** Opening Material for this task block **

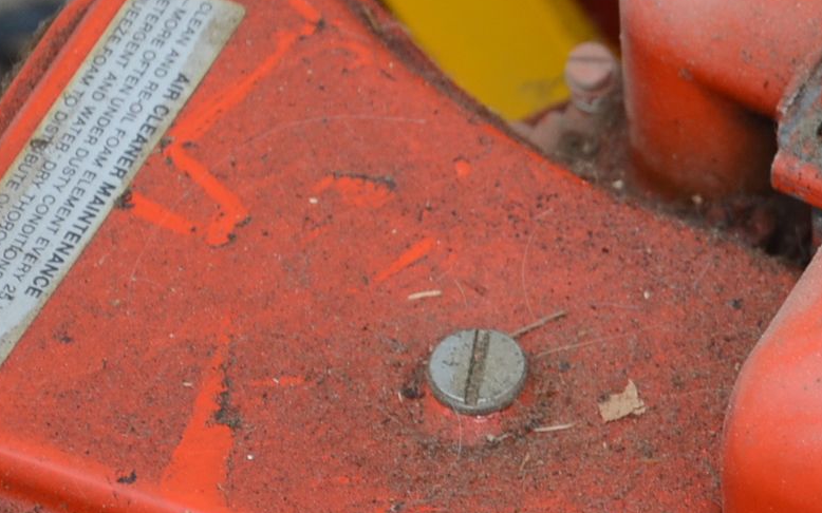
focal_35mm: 508
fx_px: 11370
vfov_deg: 2.6
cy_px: 271
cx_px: 1032
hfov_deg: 4.1
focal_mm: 105
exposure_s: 1/200
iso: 320
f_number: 5.6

** Closing Material for this task block **

» **Task**
Write the entries above out again exactly, omitting each image.

» **Written answer**
focal_35mm: 508
fx_px: 11370
vfov_deg: 2.6
cy_px: 271
cx_px: 1032
hfov_deg: 4.1
focal_mm: 105
exposure_s: 1/200
iso: 320
f_number: 5.6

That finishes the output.